Two separate systems interact to produce climate cycles

According to a new study, the interaction of two major climate trends affects weather cycles and ecosystems.

Researchers from the University of Alcala de Henares and the University of the Basque Country are answering some important questions about changing weather patterns. The interaction of two major climate trends affects weather cycles and ecosystems, according to the study.

The North Atlantic Oscillation (NAO), which is largely responsible for drought in Europe, is a large-scale fluctuation in the atmosphere located between the area of subtropical high pressures and the low polar pressure in the North Atlantic basin. The NAO impacts a range of activities in the environment, ranging from tree growth to forestry pest cycles.

The researchers have determined that inconsistencies in climate cycles – when events such as long-term forestry production did not match up to what was predicted by the NAO values – can be attributed to changes in the surface temperatures of the Atlantic Ocean. These periodic anomalies are known as the Atlantic Multidecadal Oscillation (AMO). The experts determined that the AMO significantly impacts the atmosphere, yet the effects are not seen immediately.

To test out this theory, the research team analyzed data from historical archives, climatology, statistical models, and forestry ecology.

“It has been a fascinating piece of work, dusting off archives of the end of the 19th century to get accurate estimates about how the productivity of forests across the Peninsula evolved over the last century and analyse them using 21st-century tools to understand the causes of the climate cycles and their consequences for the productivity of ecosystems,” said the authors of the study.

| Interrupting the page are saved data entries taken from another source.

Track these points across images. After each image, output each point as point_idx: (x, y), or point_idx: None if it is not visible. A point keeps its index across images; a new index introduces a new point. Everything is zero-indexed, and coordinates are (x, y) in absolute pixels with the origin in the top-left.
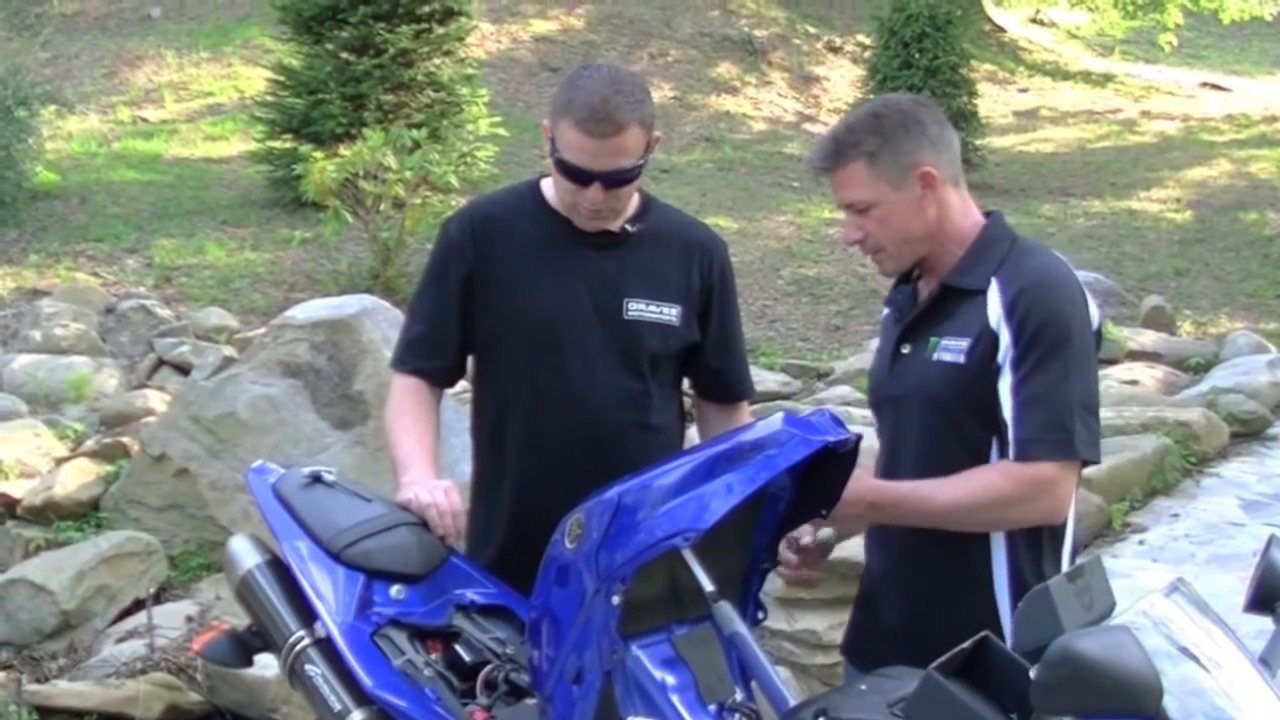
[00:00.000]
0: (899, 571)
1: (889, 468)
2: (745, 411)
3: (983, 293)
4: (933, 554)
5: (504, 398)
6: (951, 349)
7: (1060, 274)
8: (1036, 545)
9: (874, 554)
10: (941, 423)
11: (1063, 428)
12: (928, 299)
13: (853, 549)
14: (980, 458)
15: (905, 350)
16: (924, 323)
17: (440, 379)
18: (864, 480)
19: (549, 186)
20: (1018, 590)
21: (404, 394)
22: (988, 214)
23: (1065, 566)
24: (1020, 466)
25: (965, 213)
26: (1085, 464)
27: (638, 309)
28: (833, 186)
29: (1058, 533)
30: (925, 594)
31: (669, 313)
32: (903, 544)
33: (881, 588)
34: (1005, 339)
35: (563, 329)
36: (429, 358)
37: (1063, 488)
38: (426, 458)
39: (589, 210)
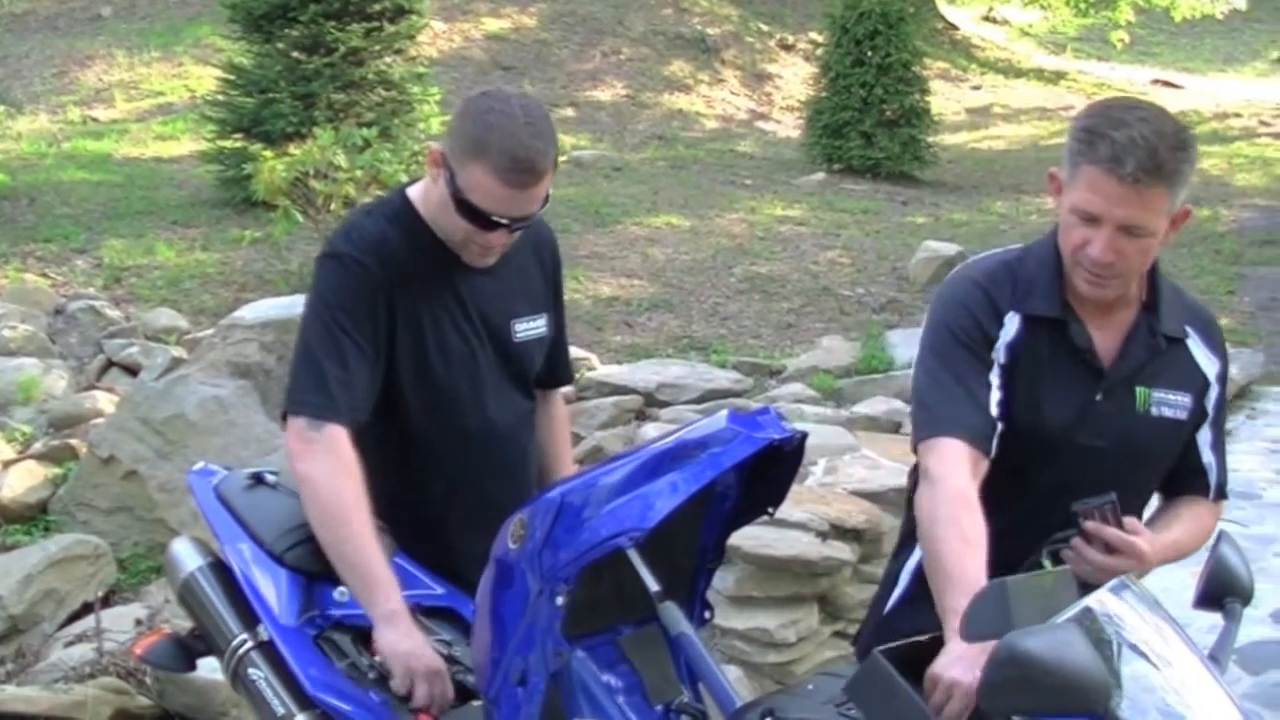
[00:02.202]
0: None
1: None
2: (561, 398)
3: (1182, 342)
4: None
5: (412, 448)
6: (1171, 404)
7: None
8: None
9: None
10: (1145, 475)
11: (1226, 468)
12: (1138, 346)
13: (804, 548)
14: (1145, 505)
15: (1100, 398)
16: (1131, 374)
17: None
18: (1155, 542)
19: (422, 204)
20: None
21: (349, 467)
22: None
23: None
24: (1219, 506)
25: None
26: None
27: (523, 329)
28: (1116, 197)
29: None
30: None
31: (540, 323)
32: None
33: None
34: (1215, 393)
35: (463, 368)
36: (358, 409)
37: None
38: (395, 581)
39: (483, 250)
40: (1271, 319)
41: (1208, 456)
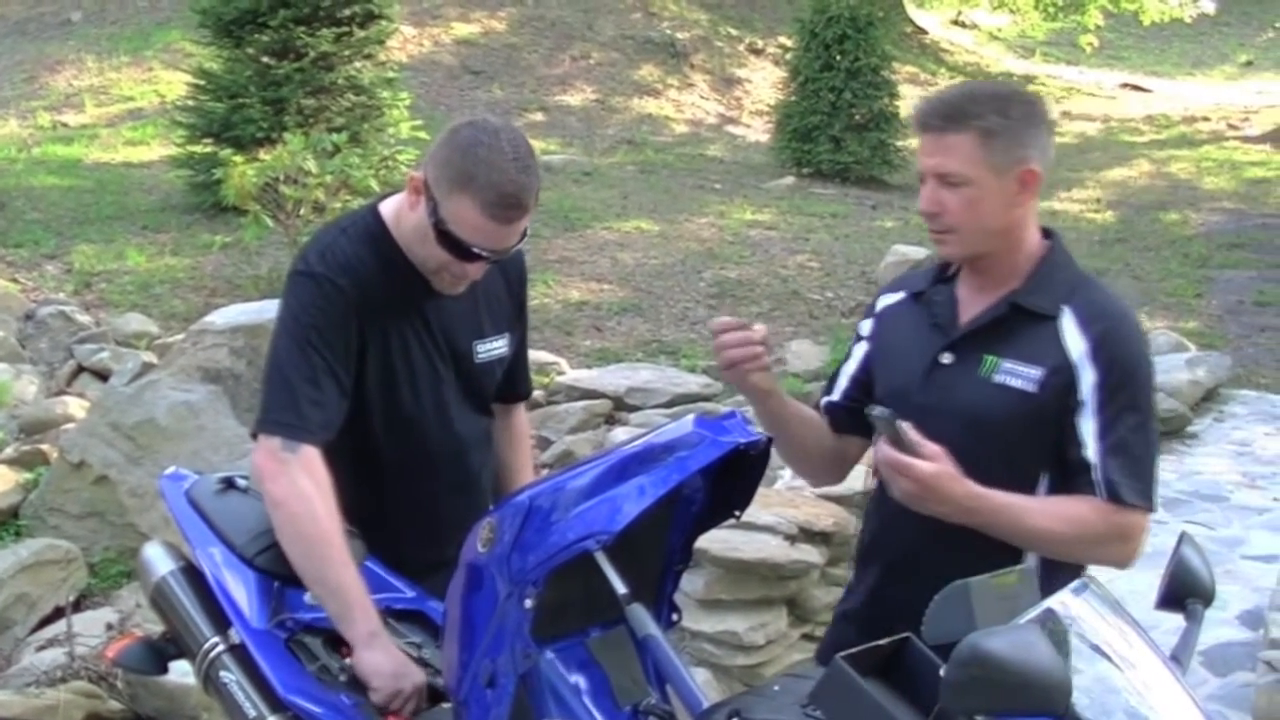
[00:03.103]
0: (912, 596)
1: None
2: (522, 410)
3: (1052, 320)
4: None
5: (374, 464)
6: (1019, 375)
7: (1133, 314)
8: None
9: (879, 572)
10: (989, 446)
11: (1144, 478)
12: (989, 313)
13: (772, 551)
14: (1024, 488)
15: (946, 360)
16: (979, 337)
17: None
18: (965, 484)
19: (395, 224)
20: None
21: (324, 488)
22: (1046, 233)
23: None
24: (1112, 509)
25: (1034, 226)
26: None
27: (485, 350)
28: (926, 149)
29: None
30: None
31: (501, 344)
32: (923, 573)
33: (888, 608)
34: (1090, 378)
35: (428, 389)
36: (329, 427)
37: (1142, 538)
38: (370, 601)
39: (456, 279)
40: (1239, 322)
41: (1090, 448)
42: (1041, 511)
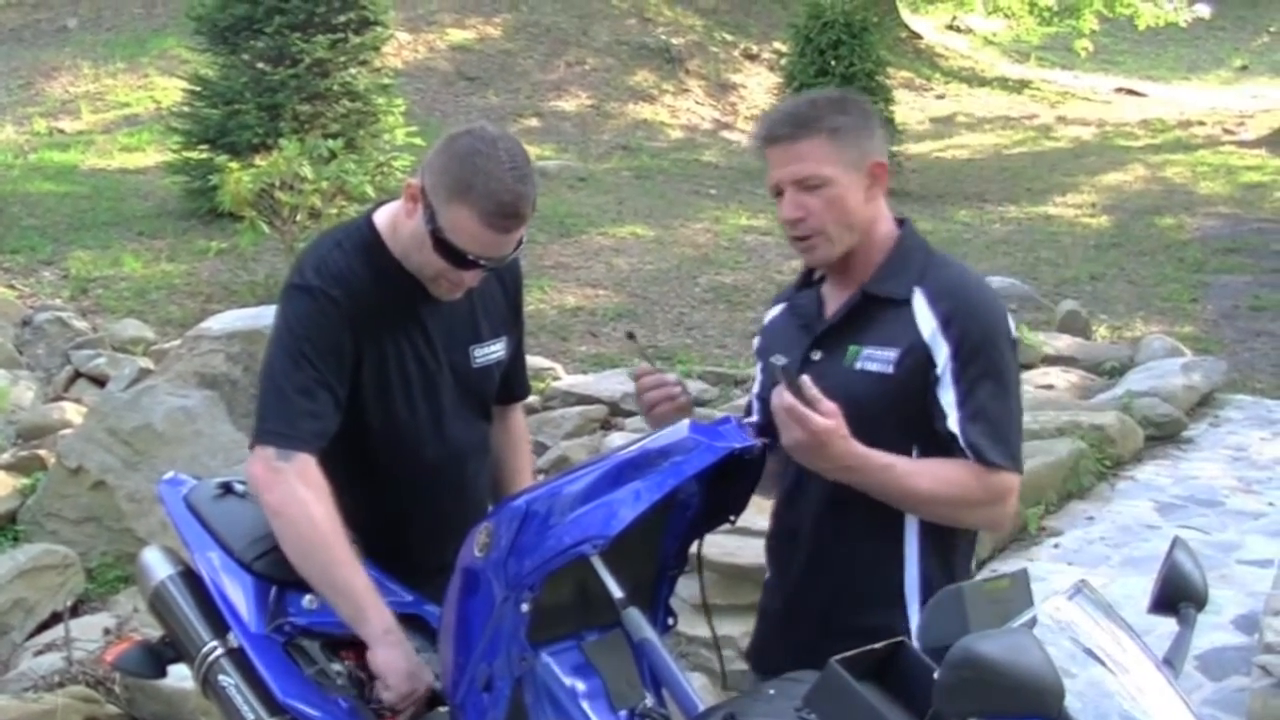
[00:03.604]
0: (798, 581)
1: (798, 467)
2: (520, 412)
3: (906, 303)
4: (843, 559)
5: (371, 471)
6: (877, 359)
7: (985, 287)
8: (948, 551)
9: (781, 560)
10: (860, 429)
11: (1007, 440)
12: (846, 306)
13: (754, 555)
14: None
15: (816, 357)
16: (841, 330)
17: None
18: (851, 443)
19: (389, 233)
20: (928, 598)
21: (321, 493)
22: (900, 222)
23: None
24: (984, 471)
25: (887, 219)
26: None
27: (481, 354)
28: (779, 160)
29: (971, 543)
30: (833, 598)
31: (498, 347)
32: (813, 550)
33: (790, 593)
34: (944, 352)
35: (424, 397)
36: (323, 436)
37: (1014, 499)
38: (382, 600)
39: (454, 286)
40: (1234, 327)
41: (952, 418)
42: (921, 473)
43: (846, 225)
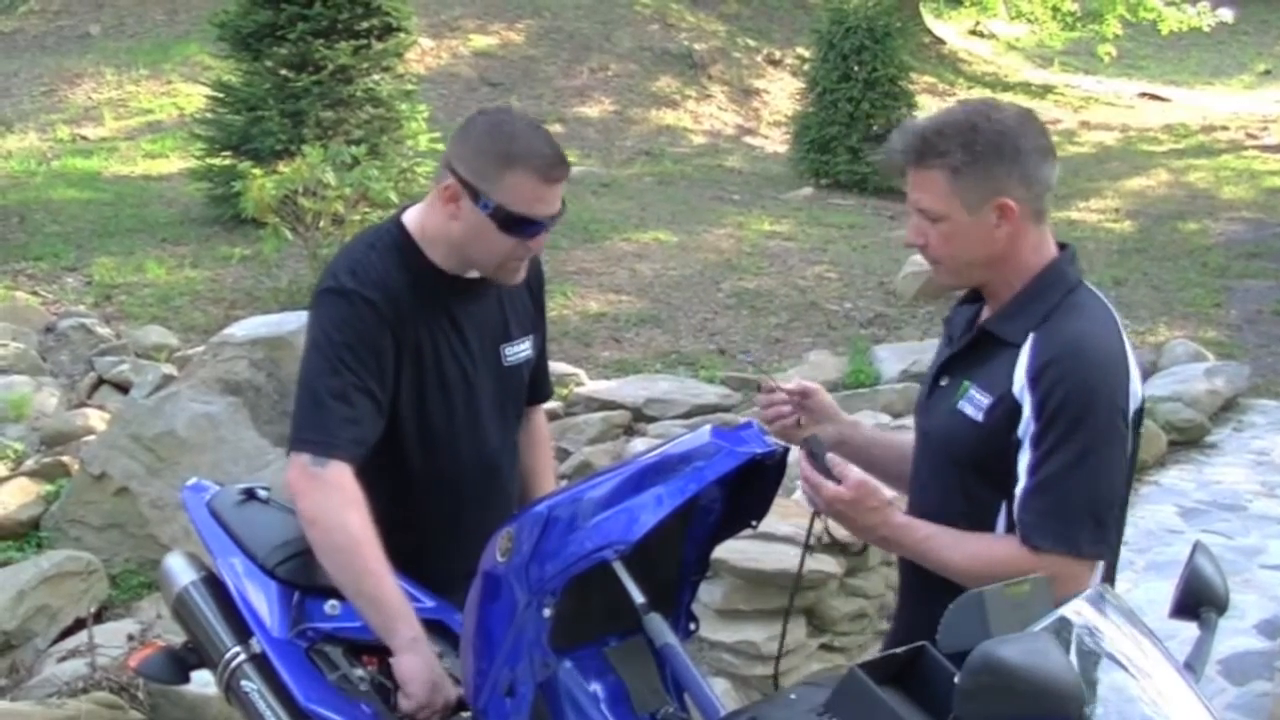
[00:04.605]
0: (906, 597)
1: (911, 493)
2: (542, 414)
3: (1016, 347)
4: (932, 592)
5: (407, 474)
6: (975, 403)
7: (1100, 344)
8: None
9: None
10: (951, 474)
11: (1069, 521)
12: (967, 338)
13: (790, 561)
14: (984, 519)
15: (943, 384)
16: (962, 361)
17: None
18: (886, 513)
19: (419, 233)
20: None
21: (355, 501)
22: (1062, 247)
23: None
24: (1026, 553)
25: (1037, 248)
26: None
27: (512, 353)
28: (909, 182)
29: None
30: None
31: (526, 345)
32: (910, 576)
33: (896, 610)
34: (1026, 410)
35: (461, 397)
36: (363, 443)
37: (1067, 583)
38: (411, 609)
39: (520, 264)
40: (1257, 332)
41: (1020, 484)
42: (957, 547)
43: (963, 262)
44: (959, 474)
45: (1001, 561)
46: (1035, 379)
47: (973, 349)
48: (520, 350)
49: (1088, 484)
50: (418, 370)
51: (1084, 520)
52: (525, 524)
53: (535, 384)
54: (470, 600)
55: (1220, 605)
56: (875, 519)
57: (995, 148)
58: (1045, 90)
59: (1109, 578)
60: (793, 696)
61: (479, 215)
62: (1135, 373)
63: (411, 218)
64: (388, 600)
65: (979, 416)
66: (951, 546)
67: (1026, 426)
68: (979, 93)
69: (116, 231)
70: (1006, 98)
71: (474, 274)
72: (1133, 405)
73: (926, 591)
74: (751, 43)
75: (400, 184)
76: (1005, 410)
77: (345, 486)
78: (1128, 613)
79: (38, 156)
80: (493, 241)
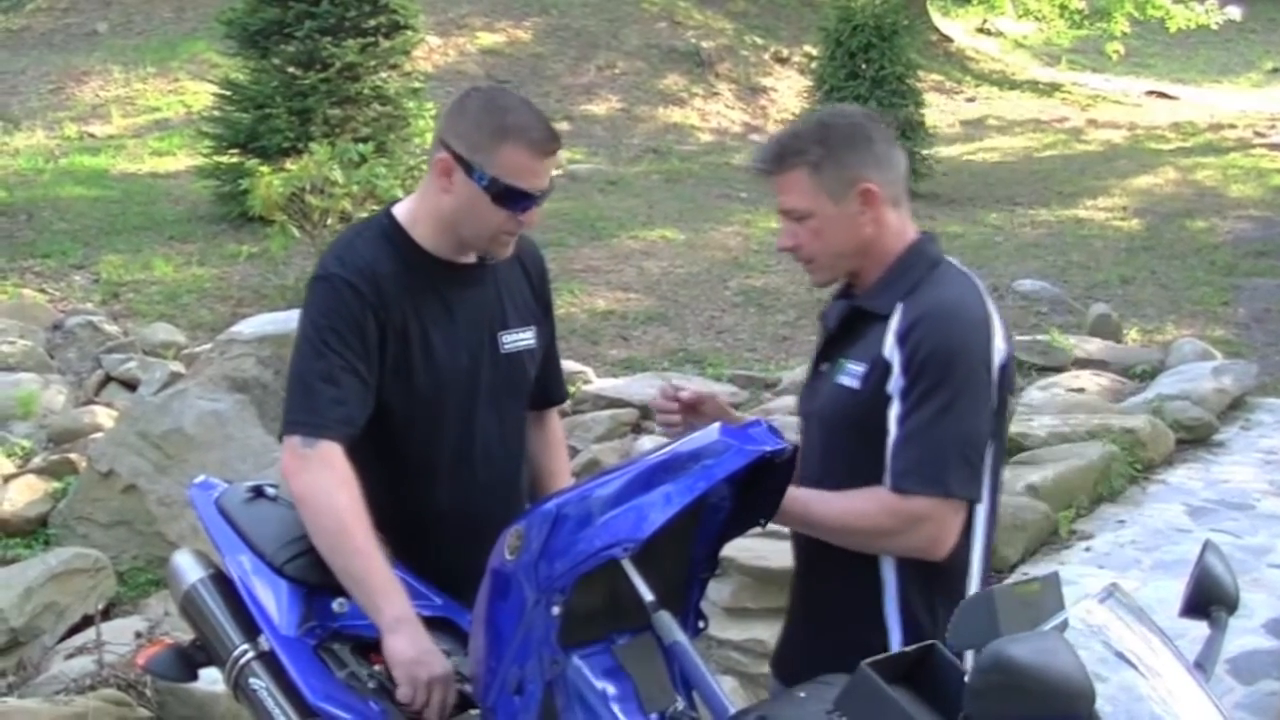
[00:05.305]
0: (800, 589)
1: (801, 481)
2: (557, 416)
3: (885, 318)
4: (826, 577)
5: (401, 463)
6: (850, 374)
7: (962, 304)
8: (928, 576)
9: (796, 570)
10: (835, 447)
11: (938, 464)
12: (840, 319)
13: (785, 559)
14: (871, 484)
15: (823, 369)
16: (837, 343)
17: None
18: None
19: (409, 220)
20: (906, 621)
21: (345, 479)
22: (922, 235)
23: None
24: (894, 498)
25: (899, 234)
26: (971, 502)
27: (511, 340)
28: (773, 190)
29: (953, 567)
30: (822, 613)
31: (528, 335)
32: (806, 562)
33: (793, 604)
34: (895, 368)
35: (452, 381)
36: (351, 423)
37: (938, 525)
38: (400, 588)
39: (511, 238)
40: (1265, 330)
41: (890, 436)
42: (828, 504)
43: (836, 253)
44: (844, 444)
45: (868, 512)
46: (903, 338)
47: (846, 330)
48: (519, 339)
49: (954, 428)
50: (404, 352)
51: (953, 462)
52: (534, 521)
53: (548, 386)
54: (479, 597)
55: (1231, 604)
56: None
57: (848, 139)
58: (1053, 88)
59: (990, 527)
60: (802, 695)
61: (473, 188)
62: (999, 330)
63: (400, 207)
64: (373, 579)
65: (855, 384)
66: (818, 502)
67: (896, 382)
68: (987, 91)
69: (124, 229)
70: (1014, 95)
71: (465, 259)
72: (996, 359)
73: (809, 564)
74: (759, 40)
75: (407, 181)
76: (878, 373)
77: (335, 465)
78: (1137, 611)
79: (45, 154)
80: (485, 214)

The research was primarily focused on pine forests in the Spanish regions of Castilla-La Mancha and in Castilla y Len. The study revealed for the first time that it is the interaction of the two climate modes, NAO and AMO, that largely controls the productivity of ecosystems.

“The monitoring of the climate modes analyzed may help to predict periods of severe drought, although it would not be an easy task, thus encouraging the applying of measures to adapt the forests more effectively,” said study co-author Asier Herrero.

The findings of this analysis could be utilized by land managers for water, agricultural, and forestry planning. The research could be particularly useful in assessing the climate vulnerability of ecosystems.

The study is published in the journal Nature Communications.